Saturday fun — Just as downtown Sonora seems to be in the throes of revitalization so too is Second Saturday finding its stride. A group of arts patrons started the event almost seven years ago when a few businesses stayed open late to bring some vibrancy to downtown. The Sonora Chamber of Commerce took it over three years ago. Now more than a dozen businesses take part, hundreds of people attend and the chamber has added quarterly events after the main art walk ends at 8 p.m. In addition, a monthly indie-film series every second Thursday is being held at the Sonora Opera Hall. This weekend marks a new achievement. Two businesses are staging grand openings and another a grand reopening in a renovated space. A tap room and holistic center will open and a salon reopened. A healthy downtown equals a healthy city.
Fairgrounds — There are strong signs that the cloud that's hung over the Mother Lode Fairgrounds is lifting. A part-time manager has been hired, new committees formed to solve problems and last weekend a group of volunteers turned out to clean up the place. Volunteers will be the essential element for any resurgence of this ailing facility. The money is just not there to hire all the staff needed to run a first class operation. It will be interesting to see whether the new CEO – who does not live in the area – will be able to engender the enthusiasm the fairgrounds so desperately needs.
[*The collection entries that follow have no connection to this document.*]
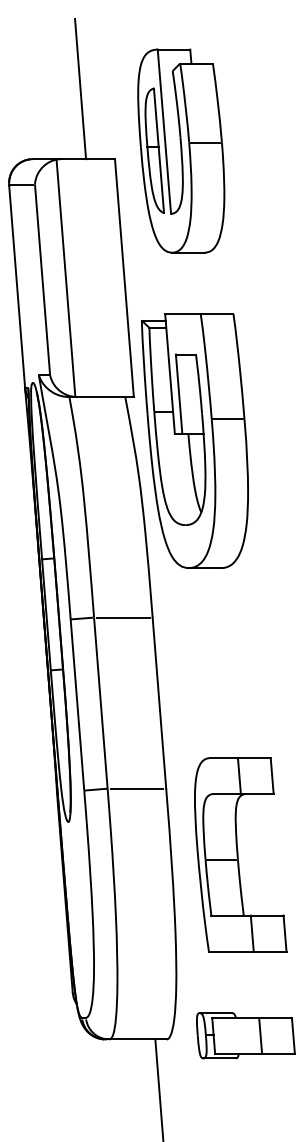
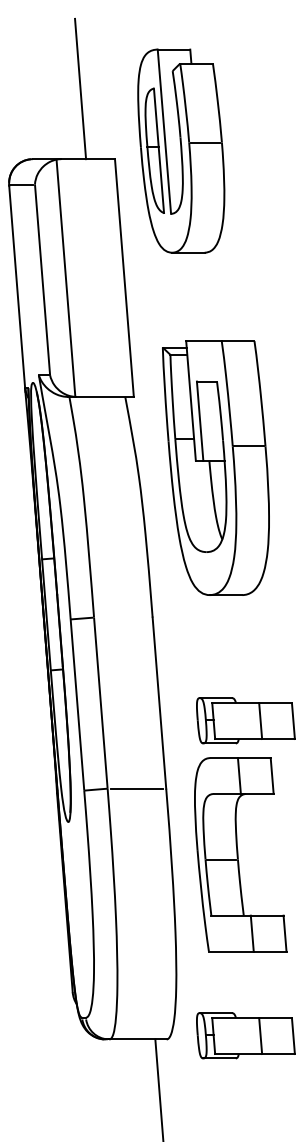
part at (194, 440) position: (194, 440) -> (215, 467)
line at (122, 617): present -> none
part at (245, 720): none -> present
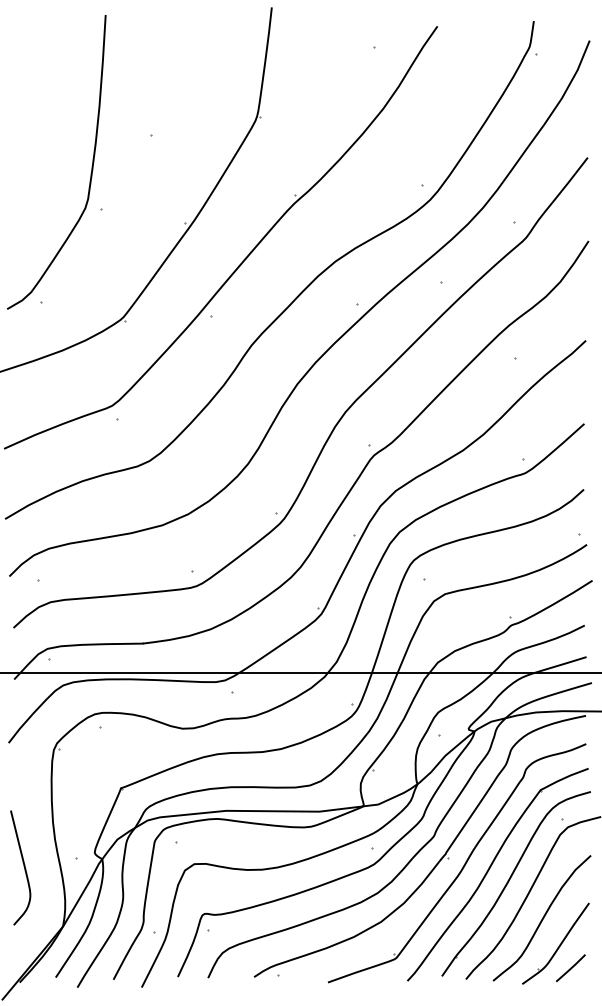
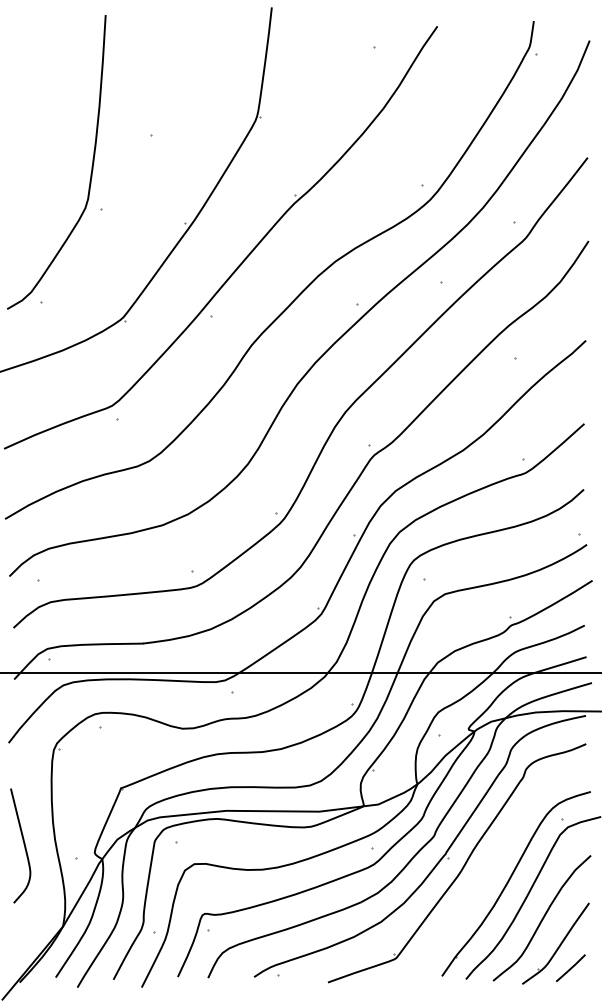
curve at (23, 866) position: (23, 866) -> (23, 844)
part at (489, 870): present -> none
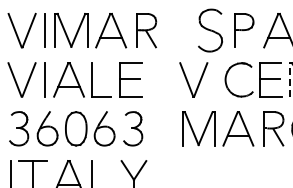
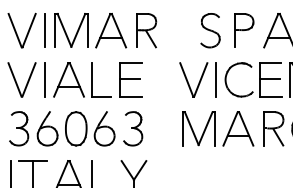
part at (210, 30) size: 26x45 px -> 21x36 px
line at (216, 79): none -> present
line at (290, 79): dashed -> solid
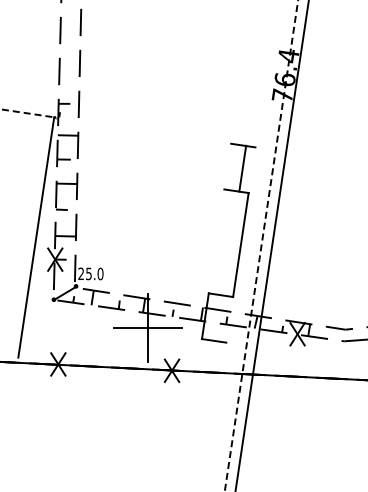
Tennis, anyone — Sonora High School has been the recipient of so much criticism of late, it almost seems like piling on to bring up yet another subject. The school's financial problems are at the root of the ill will many feel. Adding to the layoffs and other cuts made by the school board is criticism about the way the Measure J funds have been spent. Now comes a new wrinkle. No money is available to build tennis courts to replace those removed to build the pool or as school officials prefer to call it, the aquatic center. The tennis team uses Columbia College, which while it's an extremely nice facility, is not exactly convenient for parents and players. Or students who want to support the team. And as a letter writer pointed out, many Sonora residents used to use the courts as well. Is there a community leader or company willing to take the lead to get new courts built?
Development — The reaction is swift whenever any development proposal is made these days. Dollar General in Columbia, apartments in East Sonora, shopping center in Columbia, now a food court on Highway 49 just outside Sonora. Each one, the opponents say, would change the very fabric of life in the community. It would add to their headaches and troubles. There would be too much light and no benefit to them. Protest is at the essence of American civilization, to be sure, but at what point do we realize that many of the problems facing Tuolumne County stem from lack of development? Of course, developers must pay their fair share and comply with all laws. The food court proposed by Andy Singh and Navneet Bhatia, who own the ARCO ampm, next door is an example of too much protest and not enough thought. The property where the food court would go is occupied by a building that used to be a car dealership. It can only be described as an eyesore. It was built in 1956 and has been vacant for a long time. It's 4,270 square feet. The couple want to build a 3,750-square-foot building for three food-service businesses. “I’m trying to open something that would generate revenue for the town,” Singh told Alex MacLean this week. The Sonora Planning Commission meeting on Monday should let him do it.